> TASK
Copy the material below word for word, from the line with "Page size: 1654x1241." up to and including the last line of the material.
** begin SUPPLIED INFORMATION **
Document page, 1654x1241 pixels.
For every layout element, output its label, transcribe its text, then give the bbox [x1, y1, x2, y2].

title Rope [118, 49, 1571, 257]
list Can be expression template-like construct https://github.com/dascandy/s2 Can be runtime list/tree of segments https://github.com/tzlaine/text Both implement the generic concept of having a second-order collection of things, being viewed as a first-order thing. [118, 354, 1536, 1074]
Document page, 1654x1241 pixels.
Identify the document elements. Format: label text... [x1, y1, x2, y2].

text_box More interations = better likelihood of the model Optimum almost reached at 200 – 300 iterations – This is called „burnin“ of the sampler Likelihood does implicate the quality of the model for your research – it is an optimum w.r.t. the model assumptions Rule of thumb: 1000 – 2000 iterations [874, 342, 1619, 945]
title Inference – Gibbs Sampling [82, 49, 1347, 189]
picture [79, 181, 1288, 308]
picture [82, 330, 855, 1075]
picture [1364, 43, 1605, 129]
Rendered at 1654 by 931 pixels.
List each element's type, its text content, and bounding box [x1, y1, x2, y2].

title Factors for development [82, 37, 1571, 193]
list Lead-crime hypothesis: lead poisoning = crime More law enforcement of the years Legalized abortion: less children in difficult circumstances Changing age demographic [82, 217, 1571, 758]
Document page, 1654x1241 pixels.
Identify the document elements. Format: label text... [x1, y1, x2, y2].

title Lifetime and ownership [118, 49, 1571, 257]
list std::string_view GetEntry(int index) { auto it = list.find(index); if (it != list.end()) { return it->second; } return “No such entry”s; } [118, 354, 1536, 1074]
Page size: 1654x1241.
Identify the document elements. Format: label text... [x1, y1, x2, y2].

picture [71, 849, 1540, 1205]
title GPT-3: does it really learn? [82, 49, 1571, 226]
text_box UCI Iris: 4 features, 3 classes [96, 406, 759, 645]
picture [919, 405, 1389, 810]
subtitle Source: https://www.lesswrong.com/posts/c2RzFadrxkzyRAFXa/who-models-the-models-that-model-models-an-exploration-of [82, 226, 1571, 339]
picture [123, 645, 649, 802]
** end SUPPLIED INFORMATION **
> SOLUTION TO THE PROBLEM
Page size: 1654x1241.
Identify the document elements. Format: label text... [x1, y1, x2, y2].

picture [71, 849, 1540, 1205]
title GPT-3: does it really learn? [82, 49, 1571, 226]
text_box UCI Iris: 4 features, 3 classes [96, 406, 759, 645]
picture [919, 405, 1389, 810]
subtitle Source: https://www.lesswrong.com/posts/c2RzFadrxkzyRAFXa/who-models-the-models-that-model-models-an-exploration-of [82, 226, 1571, 339]
picture [123, 645, 649, 802]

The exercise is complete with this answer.